* _Data records_:
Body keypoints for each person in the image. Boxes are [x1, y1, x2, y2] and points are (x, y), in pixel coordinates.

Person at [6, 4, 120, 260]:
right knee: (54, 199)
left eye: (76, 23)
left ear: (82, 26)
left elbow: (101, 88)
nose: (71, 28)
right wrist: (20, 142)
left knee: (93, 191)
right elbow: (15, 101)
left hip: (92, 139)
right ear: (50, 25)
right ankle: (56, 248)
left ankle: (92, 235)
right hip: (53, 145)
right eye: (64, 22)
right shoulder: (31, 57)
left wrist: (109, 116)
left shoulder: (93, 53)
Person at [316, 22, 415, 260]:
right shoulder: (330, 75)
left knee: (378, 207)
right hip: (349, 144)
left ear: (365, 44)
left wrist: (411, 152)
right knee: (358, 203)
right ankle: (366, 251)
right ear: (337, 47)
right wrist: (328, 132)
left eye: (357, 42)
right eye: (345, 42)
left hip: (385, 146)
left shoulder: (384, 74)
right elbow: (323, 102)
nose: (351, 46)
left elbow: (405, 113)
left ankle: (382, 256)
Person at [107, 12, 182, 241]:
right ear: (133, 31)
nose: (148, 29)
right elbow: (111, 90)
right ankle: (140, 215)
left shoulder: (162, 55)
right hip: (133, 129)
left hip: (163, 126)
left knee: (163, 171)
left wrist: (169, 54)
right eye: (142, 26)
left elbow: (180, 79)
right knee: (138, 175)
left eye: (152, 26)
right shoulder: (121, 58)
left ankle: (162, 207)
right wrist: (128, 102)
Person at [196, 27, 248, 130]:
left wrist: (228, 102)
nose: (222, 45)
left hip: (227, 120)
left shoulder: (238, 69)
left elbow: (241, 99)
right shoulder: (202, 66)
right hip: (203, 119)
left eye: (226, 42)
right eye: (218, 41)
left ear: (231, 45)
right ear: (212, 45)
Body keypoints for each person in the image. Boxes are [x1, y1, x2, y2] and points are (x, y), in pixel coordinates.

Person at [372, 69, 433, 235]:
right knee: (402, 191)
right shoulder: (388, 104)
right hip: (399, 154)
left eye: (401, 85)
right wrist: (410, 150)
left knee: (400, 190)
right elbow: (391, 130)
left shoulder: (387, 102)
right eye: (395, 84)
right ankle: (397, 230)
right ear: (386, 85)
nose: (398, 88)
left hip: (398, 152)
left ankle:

* _Your objective_:
From the line containing "left shoulder: (384, 74)" through the last line of the records, output each line exactly and nothing more.

* _Written response_:
left shoulder: (384, 74)
right elbow: (323, 102)
nose: (351, 46)
left elbow: (405, 113)
left ankle: (382, 256)
Person at [107, 12, 182, 241]:
right ear: (133, 31)
nose: (148, 29)
right elbow: (111, 90)
right ankle: (140, 215)
left shoulder: (162, 55)
right hip: (133, 129)
left hip: (163, 126)
left knee: (163, 171)
left wrist: (169, 54)
right eye: (142, 26)
left elbow: (180, 79)
right knee: (138, 175)
left eye: (152, 26)
right shoulder: (121, 58)
left ankle: (162, 207)
right wrist: (128, 102)
Person at [196, 27, 248, 130]:
left wrist: (228, 102)
nose: (222, 45)
left hip: (227, 120)
left shoulder: (238, 69)
left elbow: (241, 99)
right shoulder: (202, 66)
right hip: (203, 119)
left eye: (226, 42)
right eye: (218, 41)
left ear: (231, 45)
right ear: (212, 45)
Body keypoints for each person in the image. Boxes are [x1, y1, x2, y2] and points are (x, y), in pixel coordinates.

Person at [372, 69, 433, 235]:
right knee: (402, 191)
right shoulder: (388, 104)
right hip: (399, 154)
left eye: (401, 85)
right wrist: (410, 150)
left knee: (400, 190)
right elbow: (391, 130)
left shoulder: (387, 102)
right eye: (395, 84)
right ankle: (397, 230)
right ear: (386, 85)
nose: (398, 88)
left hip: (398, 152)
left ankle:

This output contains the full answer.